— Supplied information —
━━━━━━

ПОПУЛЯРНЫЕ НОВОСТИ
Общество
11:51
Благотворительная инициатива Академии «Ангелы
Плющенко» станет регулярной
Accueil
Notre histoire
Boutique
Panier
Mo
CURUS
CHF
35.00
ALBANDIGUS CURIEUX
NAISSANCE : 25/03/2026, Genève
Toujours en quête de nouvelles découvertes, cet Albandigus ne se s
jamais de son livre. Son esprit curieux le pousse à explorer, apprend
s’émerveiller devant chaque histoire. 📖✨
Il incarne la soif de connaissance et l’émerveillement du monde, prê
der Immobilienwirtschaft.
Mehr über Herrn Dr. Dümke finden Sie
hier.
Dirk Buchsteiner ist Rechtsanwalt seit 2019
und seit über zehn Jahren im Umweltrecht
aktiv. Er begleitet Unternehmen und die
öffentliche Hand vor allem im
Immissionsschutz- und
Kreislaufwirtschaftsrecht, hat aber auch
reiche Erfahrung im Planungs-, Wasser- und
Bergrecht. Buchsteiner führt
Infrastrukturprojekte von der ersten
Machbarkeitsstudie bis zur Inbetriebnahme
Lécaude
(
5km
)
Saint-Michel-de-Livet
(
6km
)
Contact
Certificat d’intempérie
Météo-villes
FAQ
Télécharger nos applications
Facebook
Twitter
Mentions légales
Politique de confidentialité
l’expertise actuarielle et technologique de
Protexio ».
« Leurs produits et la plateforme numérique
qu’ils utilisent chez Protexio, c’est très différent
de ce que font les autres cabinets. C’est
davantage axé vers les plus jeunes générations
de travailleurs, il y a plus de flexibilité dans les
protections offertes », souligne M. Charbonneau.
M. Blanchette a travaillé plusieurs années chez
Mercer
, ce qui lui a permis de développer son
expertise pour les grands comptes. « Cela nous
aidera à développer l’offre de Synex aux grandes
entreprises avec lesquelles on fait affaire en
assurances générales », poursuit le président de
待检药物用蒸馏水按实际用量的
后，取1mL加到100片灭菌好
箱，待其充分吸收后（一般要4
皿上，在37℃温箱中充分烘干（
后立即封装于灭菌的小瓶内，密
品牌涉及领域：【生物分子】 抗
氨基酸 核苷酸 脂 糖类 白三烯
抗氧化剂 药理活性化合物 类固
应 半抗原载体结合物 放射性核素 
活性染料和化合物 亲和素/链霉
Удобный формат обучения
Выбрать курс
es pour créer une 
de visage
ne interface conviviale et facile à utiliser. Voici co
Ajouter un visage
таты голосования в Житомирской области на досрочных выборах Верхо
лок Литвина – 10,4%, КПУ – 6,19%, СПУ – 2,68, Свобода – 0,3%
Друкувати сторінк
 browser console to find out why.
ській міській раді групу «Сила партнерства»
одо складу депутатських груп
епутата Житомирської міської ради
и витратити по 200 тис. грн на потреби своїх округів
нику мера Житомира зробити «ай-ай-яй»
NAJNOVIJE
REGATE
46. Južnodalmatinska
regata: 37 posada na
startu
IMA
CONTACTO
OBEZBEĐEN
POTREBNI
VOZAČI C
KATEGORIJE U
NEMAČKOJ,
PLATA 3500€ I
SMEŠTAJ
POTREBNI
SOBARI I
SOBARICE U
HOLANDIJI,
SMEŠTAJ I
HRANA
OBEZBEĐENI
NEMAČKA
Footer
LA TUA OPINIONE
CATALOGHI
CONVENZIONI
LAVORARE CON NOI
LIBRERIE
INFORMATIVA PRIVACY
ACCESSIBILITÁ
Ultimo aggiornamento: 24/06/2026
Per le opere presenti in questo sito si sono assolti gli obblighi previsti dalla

━━━━━━

— The problem —
Repeat the material word for word.

— Answer box —
ПОПУЛЯРНЫЕ НОВОСТИ
Общество
11:51
Благотворительная инициатива Академии «Ангелы
Плющенко» станет регулярной
Accueil
Notre histoire
Boutique
Panier
Mo
CURUS
CHF
35.00
ALBANDIGUS CURIEUX
NAISSANCE : 25/03/2026, Genève
Toujours en quête de nouvelles découvertes, cet Albandigus ne se s
jamais de son livre. Son esprit curieux le pousse à explorer, apprend
s’émerveiller devant chaque histoire. 📖✨
Il incarne la soif de connaissance et l’émerveillement du monde, prê
der Immobilienwirtschaft.
Mehr über Herrn Dr. Dümke finden Sie
hier.
Dirk Buchsteiner ist Rechtsanwalt seit 2019
und seit über zehn Jahren im Umweltrecht
aktiv. Er begleitet Unternehmen und die
öffentliche Hand vor allem im
Immissionsschutz- und
Kreislaufwirtschaftsrecht, hat aber auch
reiche Erfahrung im Planungs-, Wasser- und
Bergrecht. Buchsteiner führt
Infrastrukturprojekte von der ersten
Machbarkeitsstudie bis zur Inbetriebnahme
Lécaude
(
5km
)
Saint-Michel-de-Livet
(
6km
)
Contact
Certificat d’intempérie
Météo-villes
FAQ
Télécharger nos applications
Facebook
Twitter
Mentions légales
Politique de confidentialité
l’expertise actuarielle et technologique de
Protexio ».
« Leurs produits et la plateforme numérique
qu’ils utilisent chez Protexio, c’est très différent
de ce que font les autres cabinets. C’est
davantage axé vers les plus jeunes générations
de travailleurs, il y a plus de flexibilité dans les
protections offertes », souligne M. Charbonneau.
M. Blanchette a travaillé plusieurs années chez
Mercer
, ce qui lui a permis de développer son
expertise pour les grands comptes. « Cela nous
aidera à développer l’offre de Synex aux grandes
entreprises avec lesquelles on fait affaire en
assurances générales », poursuit le président de
待检药物用蒸馏水按实际用量的
后，取1mL加到100片灭菌好
箱，待其充分吸收后（一般要4
皿上，在37℃温箱中充分烘干（
后立即封装于灭菌的小瓶内，密
品牌涉及领域：【生物分子】 抗
氨基酸 核苷酸 脂 糖类 白三烯
抗氧化剂 药理活性化合物 类固
应 半抗原载体结合物 放射性核素 
活性染料和化合物 亲和素/链霉
Удобный формат обучения
Выбрать курс
es pour créer une 
de visage
ne interface conviviale et facile à utiliser. Voici co
Ajouter un visage
таты голосования в Житомирской области на досрочных выборах Верхо
лок Литвина – 10,4%, КПУ – 6,19%, СПУ – 2,68, Свобода – 0,3%
Друкувати сторінк
 browser console to find out why.
ській міській раді групу «Сила партнерства»
одо складу депутатських груп
епутата Житомирської міської ради
и витратити по 200 тис. грн на потреби своїх округів
нику мера Житомира зробити «ай-ай-яй»
NAJNOVIJE
REGATE
46. Južnodalmatinska
regata: 37 posada na
startu
IMA
CONTACTO
OBEZBEĐEN
POTREBNI
VOZAČI C
KATEGORIJE U
NEMAČKOJ,
PLATA 3500€ I
SMEŠTAJ
POTREBNI
SOBARI I
SOBARICE U
HOLANDIJI,
SMEŠTAJ I
HRANA
OBEZBEĐENI
NEMAČKA
Footer
LA TUA OPINIONE
CATALOGHI
CONVENZIONI
LAVORARE CON NOI
LIBRERIE
INFORMATIVA PRIVACY
ACCESSIBILITÁ
Ultimo aggiornamento: 24/06/2026
Per le opere presenti in questo sito si sono assolti gli obblighi previsti dalla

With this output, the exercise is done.